- _EXERCISE INSTRUCTIONS_
1. According to the passage on the Museum of Bath at Work, how many bottles were saved from the Bowler business?
2. Extend the passage on the Museum of Bath at Work, picking up right after its final sentence.

- _SOURCE_
The Museum of Bath at Work is a local history museum in Bath, Somerset, England.

The museum was established in 1978 as the Bath Industrial Heritage Trust. Its original collection consisted of a reconstruction of the nineteenth century engineering and mineral water business of Jonathan Burdett Bowler, founded in 1872. When the Bowler firm closed in 1969 its contents were bought by a local businessman, believed to have been Mr Russel Frears, with the express intention of founding a museum. Photographs taken of the original business were used to carefully reconstruct the shop, workshops, offices and bottling plant. Over 10,000 bottles and many thousands of documents were also saved.

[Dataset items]

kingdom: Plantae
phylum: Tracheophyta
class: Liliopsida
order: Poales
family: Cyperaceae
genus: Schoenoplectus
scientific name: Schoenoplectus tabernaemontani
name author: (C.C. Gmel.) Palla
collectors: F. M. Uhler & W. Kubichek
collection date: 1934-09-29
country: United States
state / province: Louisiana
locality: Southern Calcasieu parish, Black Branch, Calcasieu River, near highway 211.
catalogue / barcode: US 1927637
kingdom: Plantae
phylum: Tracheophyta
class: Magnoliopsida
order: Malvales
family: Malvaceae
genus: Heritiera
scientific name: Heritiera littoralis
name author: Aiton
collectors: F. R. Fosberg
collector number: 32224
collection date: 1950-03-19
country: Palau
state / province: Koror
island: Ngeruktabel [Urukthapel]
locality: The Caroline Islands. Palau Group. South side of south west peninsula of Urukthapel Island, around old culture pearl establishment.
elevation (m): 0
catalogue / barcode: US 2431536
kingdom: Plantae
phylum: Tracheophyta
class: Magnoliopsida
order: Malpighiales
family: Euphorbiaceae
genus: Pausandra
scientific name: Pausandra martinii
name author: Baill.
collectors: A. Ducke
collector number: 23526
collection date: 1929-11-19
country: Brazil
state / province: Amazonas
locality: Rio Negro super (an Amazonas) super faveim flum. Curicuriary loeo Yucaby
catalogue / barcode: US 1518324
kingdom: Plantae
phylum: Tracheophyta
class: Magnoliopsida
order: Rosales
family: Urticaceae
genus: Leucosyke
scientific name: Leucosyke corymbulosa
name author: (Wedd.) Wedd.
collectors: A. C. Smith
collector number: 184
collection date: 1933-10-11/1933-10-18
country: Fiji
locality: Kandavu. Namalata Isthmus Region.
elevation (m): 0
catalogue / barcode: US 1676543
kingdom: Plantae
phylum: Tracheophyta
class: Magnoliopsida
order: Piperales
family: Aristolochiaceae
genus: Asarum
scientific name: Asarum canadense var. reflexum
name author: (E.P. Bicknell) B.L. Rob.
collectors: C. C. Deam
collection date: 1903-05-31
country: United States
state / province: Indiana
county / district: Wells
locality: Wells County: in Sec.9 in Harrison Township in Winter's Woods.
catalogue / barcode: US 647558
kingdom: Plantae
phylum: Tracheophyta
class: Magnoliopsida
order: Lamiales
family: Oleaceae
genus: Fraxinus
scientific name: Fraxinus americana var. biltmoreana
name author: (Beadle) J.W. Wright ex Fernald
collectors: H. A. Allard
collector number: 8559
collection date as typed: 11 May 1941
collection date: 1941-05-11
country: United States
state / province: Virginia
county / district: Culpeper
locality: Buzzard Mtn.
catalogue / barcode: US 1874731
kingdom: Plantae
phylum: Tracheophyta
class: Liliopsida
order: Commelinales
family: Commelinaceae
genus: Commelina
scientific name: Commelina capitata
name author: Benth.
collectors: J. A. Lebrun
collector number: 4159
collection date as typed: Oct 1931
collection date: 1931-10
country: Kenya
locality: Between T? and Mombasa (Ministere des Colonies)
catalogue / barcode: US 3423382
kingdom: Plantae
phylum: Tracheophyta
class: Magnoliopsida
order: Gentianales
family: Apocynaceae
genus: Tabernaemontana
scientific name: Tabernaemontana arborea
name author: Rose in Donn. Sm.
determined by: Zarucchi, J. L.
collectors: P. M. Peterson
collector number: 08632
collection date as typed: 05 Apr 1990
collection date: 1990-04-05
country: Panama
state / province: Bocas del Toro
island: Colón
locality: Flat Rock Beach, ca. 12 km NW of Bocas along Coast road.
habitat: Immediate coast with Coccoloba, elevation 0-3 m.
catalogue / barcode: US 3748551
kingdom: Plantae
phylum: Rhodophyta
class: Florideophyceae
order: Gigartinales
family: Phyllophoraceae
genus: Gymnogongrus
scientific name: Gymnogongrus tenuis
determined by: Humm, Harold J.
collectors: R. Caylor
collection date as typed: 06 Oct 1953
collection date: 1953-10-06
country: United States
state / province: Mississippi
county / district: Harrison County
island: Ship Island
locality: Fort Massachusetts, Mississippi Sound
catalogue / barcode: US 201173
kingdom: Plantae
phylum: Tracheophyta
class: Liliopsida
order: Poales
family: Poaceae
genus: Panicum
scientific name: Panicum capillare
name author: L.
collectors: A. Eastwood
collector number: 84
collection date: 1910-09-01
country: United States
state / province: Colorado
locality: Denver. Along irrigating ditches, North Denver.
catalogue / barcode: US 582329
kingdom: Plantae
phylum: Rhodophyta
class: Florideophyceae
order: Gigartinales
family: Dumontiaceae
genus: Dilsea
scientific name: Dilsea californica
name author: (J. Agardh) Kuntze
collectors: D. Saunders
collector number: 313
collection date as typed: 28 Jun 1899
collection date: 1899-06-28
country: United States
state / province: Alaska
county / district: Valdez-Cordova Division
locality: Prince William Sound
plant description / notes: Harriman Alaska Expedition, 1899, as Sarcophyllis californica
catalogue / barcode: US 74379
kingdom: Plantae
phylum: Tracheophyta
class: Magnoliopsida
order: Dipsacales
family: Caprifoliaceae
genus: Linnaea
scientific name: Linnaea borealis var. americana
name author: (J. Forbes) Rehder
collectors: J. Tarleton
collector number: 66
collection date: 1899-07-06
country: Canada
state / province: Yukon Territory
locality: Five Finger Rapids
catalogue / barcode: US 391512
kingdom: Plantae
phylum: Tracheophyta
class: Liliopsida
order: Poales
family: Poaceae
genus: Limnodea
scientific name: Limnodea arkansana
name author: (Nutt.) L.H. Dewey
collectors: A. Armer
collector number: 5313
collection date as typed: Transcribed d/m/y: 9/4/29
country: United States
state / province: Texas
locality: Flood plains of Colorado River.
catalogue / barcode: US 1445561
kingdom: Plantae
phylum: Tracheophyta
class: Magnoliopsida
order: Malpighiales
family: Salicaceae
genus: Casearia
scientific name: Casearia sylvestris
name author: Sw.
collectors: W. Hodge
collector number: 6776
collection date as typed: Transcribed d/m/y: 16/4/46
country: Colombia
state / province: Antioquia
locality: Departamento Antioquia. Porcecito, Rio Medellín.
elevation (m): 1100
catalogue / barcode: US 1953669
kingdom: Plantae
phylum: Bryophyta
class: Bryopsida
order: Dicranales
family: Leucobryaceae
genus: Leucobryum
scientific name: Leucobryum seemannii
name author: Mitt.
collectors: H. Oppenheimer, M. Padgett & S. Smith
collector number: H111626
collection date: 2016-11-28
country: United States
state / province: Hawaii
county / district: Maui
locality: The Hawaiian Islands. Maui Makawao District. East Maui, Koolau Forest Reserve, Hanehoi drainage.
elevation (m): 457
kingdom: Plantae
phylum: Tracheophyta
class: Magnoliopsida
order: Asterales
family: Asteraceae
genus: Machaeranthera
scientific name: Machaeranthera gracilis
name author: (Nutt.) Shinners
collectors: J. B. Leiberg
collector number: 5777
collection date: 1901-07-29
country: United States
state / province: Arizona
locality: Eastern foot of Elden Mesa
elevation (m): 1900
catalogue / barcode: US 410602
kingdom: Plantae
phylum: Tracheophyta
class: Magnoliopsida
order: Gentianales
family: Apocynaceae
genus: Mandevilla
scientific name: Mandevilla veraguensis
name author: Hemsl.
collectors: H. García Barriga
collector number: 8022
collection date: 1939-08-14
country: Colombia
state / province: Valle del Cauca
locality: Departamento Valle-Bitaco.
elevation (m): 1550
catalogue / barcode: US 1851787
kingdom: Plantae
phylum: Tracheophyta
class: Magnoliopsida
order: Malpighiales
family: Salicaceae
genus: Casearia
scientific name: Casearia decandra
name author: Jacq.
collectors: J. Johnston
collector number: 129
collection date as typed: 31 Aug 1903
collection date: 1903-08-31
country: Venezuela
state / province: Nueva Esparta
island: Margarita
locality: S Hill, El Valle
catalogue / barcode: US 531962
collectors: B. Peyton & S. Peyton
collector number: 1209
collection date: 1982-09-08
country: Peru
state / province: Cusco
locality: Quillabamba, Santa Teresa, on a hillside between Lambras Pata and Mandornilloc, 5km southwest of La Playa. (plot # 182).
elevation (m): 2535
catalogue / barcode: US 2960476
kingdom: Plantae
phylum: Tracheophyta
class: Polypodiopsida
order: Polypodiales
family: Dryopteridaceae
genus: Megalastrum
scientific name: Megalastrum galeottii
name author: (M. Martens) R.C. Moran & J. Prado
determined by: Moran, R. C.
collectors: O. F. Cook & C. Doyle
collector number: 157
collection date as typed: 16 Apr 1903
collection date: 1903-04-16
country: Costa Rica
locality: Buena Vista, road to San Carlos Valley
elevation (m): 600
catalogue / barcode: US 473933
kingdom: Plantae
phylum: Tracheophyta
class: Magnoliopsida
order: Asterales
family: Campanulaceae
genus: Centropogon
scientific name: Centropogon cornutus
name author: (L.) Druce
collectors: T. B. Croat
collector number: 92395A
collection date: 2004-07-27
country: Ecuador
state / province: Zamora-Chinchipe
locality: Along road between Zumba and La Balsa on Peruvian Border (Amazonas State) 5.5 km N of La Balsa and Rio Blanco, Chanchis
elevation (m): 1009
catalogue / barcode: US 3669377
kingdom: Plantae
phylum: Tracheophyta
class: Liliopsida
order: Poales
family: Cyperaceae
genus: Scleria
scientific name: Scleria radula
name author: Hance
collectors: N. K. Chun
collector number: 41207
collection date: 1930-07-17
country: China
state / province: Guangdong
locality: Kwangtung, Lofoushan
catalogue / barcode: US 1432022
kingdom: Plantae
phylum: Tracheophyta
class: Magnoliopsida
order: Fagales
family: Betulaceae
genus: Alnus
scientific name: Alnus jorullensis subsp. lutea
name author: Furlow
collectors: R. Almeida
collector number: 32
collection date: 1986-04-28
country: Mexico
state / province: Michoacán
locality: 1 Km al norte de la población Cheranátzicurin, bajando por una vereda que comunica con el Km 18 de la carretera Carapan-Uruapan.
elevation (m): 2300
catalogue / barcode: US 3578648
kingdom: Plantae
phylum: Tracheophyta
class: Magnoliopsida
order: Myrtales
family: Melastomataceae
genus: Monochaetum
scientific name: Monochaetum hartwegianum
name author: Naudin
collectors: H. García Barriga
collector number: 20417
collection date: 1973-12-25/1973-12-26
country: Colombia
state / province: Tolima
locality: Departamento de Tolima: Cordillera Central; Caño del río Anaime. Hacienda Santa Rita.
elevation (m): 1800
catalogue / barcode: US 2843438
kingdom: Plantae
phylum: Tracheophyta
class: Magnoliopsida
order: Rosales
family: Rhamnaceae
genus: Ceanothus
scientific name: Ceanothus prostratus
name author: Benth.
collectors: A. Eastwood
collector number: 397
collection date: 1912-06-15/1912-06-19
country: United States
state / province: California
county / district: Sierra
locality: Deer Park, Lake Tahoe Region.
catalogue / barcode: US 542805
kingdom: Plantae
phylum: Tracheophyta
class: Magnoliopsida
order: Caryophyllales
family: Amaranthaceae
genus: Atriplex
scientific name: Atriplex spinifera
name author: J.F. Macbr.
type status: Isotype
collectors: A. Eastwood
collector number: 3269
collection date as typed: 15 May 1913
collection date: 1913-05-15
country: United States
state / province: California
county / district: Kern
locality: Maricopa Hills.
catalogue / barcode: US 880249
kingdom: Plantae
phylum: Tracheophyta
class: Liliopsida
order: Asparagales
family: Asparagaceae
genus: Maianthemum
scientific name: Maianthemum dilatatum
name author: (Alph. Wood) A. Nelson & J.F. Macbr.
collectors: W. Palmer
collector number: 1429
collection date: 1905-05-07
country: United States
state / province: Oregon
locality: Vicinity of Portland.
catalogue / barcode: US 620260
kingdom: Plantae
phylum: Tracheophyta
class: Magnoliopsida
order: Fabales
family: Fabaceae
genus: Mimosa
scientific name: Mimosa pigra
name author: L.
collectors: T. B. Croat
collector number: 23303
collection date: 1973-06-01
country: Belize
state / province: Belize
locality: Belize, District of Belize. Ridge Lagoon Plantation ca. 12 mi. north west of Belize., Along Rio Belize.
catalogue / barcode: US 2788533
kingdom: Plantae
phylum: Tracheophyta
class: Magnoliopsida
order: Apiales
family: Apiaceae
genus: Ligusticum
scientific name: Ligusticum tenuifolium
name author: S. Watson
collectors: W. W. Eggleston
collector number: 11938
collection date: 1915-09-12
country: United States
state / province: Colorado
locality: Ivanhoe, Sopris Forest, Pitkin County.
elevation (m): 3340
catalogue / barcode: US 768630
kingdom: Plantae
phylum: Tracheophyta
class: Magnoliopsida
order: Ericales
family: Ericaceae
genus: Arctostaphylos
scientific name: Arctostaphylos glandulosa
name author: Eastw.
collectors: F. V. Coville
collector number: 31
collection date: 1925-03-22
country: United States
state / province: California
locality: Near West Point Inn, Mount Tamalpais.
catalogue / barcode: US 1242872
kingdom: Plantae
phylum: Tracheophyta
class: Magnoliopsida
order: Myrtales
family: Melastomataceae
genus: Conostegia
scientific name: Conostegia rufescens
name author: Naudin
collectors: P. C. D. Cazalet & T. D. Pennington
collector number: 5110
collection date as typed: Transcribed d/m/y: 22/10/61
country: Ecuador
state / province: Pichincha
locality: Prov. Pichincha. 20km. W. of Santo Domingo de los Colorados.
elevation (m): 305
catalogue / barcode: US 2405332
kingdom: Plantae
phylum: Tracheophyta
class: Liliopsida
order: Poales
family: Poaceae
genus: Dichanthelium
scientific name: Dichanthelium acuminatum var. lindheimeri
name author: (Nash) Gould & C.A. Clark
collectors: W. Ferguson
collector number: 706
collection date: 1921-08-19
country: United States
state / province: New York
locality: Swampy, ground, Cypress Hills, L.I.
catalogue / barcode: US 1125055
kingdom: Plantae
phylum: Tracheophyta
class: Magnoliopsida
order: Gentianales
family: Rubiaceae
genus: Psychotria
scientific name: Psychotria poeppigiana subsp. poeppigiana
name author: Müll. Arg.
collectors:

- _ANSWER SET_
1. Over 10,000 bottles were saved.

2.
Today, the museum seeks to present the commercial development of Bath over a 2000-year period. In addition to the Bowler collection, other reconstructions include a cabinet maker's workshop and a Bath stone quarry face complete with crane and tools. In 1999 a rare 1914 Horstmann car was acquired, and, in 2003, a comprehensive exhibition on Bath's development, 'Bath at Work: 2000 Years of Earning a Living' opened. A local history display in the Hudson Gallery opened in 2007 and features an ever-changing display of photographs. In 2007 the museum acquired a rare Griffin six-stroke gas engine, that had been in storage in Yeovil, Somerset, after having been moved from London in 2001. It was built in 1885 and for some years was in the Birmingham Museum of Science and Technology. It is one of only two known examples, the other being in the Anson Engine Museum.

The museum is housed in the Camden Works building, constructed in 1777 as a court for the indoor game of real tennis.